Within our grant programmes we work with some of the very best software engineers and researchers around, and we take great pride in that, says Michiel Leenaars, director of Strategy at NLnet foundation. One of the ailments of the use of generative AI in technology development is that it plays into the urge to develop technology faster and with limited human resources than would be responsible. We all know the combination of haste and skill issues are a fast track to bugs and systemic flaws, and we just cannot afford that. We therefore choose to focus on quality, trustworthiness, robustness and longevity — which we believe to be the long term needs of any open information society.

In cases when generative AI is in fact suitable and being used, the foundation ask developers to clearly mark and isolate code as such, and to provide a full public log (“prompt provenance log” or “prompt log”) of the interaction with generative AI alongside the regular version controlled source code. Tools do not have an ego and do not expect privacy or confidentiality, and this extends to developers depending on such tools.
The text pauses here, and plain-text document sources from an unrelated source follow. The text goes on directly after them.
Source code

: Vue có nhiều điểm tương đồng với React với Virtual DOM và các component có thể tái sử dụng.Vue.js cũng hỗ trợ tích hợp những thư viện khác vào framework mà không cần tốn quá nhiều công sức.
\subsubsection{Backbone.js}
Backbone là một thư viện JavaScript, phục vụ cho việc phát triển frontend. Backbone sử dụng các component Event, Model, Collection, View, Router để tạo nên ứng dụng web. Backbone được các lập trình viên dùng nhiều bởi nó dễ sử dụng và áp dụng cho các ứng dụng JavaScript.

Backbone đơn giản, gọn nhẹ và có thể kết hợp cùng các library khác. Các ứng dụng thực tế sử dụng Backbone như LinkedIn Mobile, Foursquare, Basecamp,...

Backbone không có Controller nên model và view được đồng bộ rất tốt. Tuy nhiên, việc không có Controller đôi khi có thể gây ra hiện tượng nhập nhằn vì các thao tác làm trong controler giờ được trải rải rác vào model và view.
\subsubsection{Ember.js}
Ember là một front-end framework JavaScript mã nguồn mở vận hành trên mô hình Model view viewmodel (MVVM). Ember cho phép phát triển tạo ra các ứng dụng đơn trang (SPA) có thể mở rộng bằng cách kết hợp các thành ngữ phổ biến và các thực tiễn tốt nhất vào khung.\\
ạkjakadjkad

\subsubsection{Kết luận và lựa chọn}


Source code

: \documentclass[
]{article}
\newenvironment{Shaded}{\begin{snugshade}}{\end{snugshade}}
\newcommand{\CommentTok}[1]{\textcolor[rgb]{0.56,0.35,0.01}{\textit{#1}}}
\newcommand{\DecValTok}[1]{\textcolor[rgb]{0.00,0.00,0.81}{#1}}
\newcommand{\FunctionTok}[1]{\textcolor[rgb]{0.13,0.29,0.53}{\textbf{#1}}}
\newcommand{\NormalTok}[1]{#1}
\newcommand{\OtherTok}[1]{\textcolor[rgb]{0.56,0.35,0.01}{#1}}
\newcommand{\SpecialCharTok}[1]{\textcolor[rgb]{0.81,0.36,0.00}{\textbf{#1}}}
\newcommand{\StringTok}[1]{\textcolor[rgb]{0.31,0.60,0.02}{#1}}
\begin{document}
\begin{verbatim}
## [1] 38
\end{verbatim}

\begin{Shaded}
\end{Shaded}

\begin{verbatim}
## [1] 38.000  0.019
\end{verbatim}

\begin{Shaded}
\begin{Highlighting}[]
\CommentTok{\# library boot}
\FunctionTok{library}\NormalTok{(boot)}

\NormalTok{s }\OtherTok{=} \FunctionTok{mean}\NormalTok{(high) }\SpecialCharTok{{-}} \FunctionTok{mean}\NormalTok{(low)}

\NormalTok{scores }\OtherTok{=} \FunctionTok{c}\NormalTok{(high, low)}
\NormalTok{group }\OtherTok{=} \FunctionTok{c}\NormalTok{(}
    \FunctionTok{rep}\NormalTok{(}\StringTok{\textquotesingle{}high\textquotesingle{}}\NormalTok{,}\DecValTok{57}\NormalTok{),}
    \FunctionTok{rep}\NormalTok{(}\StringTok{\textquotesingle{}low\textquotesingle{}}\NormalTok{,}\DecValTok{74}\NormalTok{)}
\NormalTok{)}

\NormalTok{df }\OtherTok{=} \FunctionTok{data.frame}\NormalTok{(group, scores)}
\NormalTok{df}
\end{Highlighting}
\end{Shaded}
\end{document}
If we want to avoid recursive bitrot, we need to be transparent about provenance and about where value is added.

The foundation will also restrict access to auxiliary support services from human experts to code bases which are untainted by generative AI, to most efficiently use the limited available resources. This includes situations where others are making significant contributions produced by generative AI to the codebase(s) grantees are working on.

The foundation stresses that its new policy explicitly deals with generative AI only, and that it continues to be a strong proponent of automation and of deterministic and reproducible generation of e.g. source code, formal and symbolical proofs, based on specifications and scientific and engineering rigor. Similarly, it does not in any way seek to prevent the use of other forms of machine learning, fuzz testing or other beneficial use cases.